Published:October 06, 2020DOI:https://doi.org/10.1016/j.jneb.2020.08.009

      Abstract

      Objective

      To determine if counting and goal setting can increase red/orange vegetable intake.

      Design

      Pre-posttest experimental.

      Setting

      Midwestern university.

      Participants

      Undergraduate students (n = 165).

      Intervention

      Those in the intervention group (n = 85) were asked to count the number of times they ate red/orange vegetables and set a goal to eat 1 more time.
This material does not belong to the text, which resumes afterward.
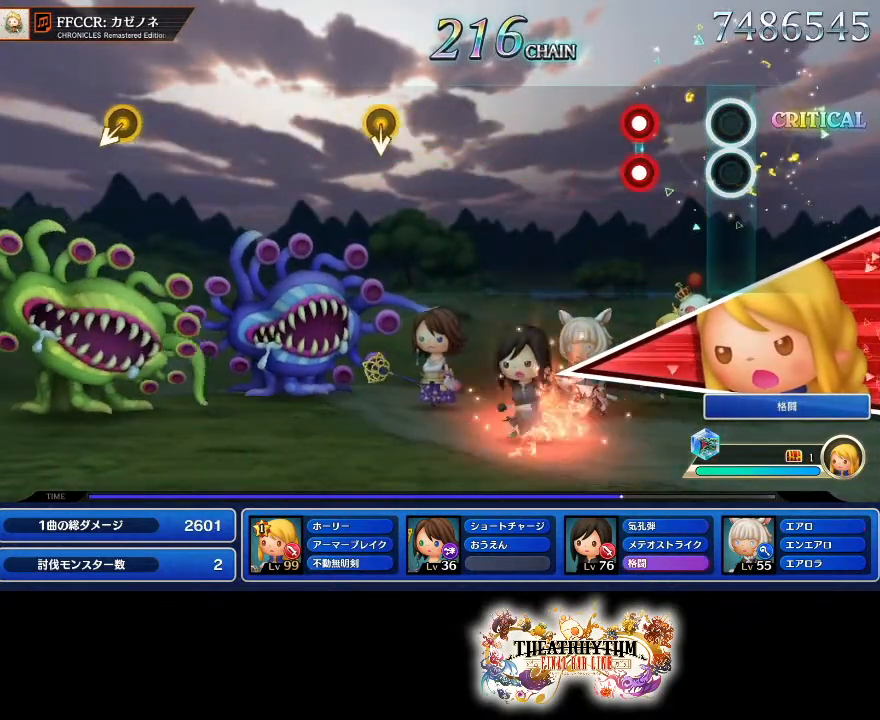
{"buttons": [], "left_stick": "center", "right_stick": "center", "events": [[234, "L2", "down"], [234, "R2", "down"], [384, "L2", "up"], [384, "R2", "up"]]}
      Main Outcome Measure

      An estimate (number of times/d) of vegetable intake based on an independent review of uploaded photographs and descriptions of meals from smartphones.

      Analysis

      Generalized estimating equations.

      Results

      For the intervention group, mean frequency intake increased from 0.9 times/d on Monday to 1.6 times/d on Tuesday and to 1.3 times/d on Wednesday, whereas mean intakes for the control group were 1.0, 0.8, and 0.8 times/d, respectively. There were significant group × time interactions for Tuesday (β = 0.8; P < 0.001) and Wednesday (β = 0.5; P = 0.006).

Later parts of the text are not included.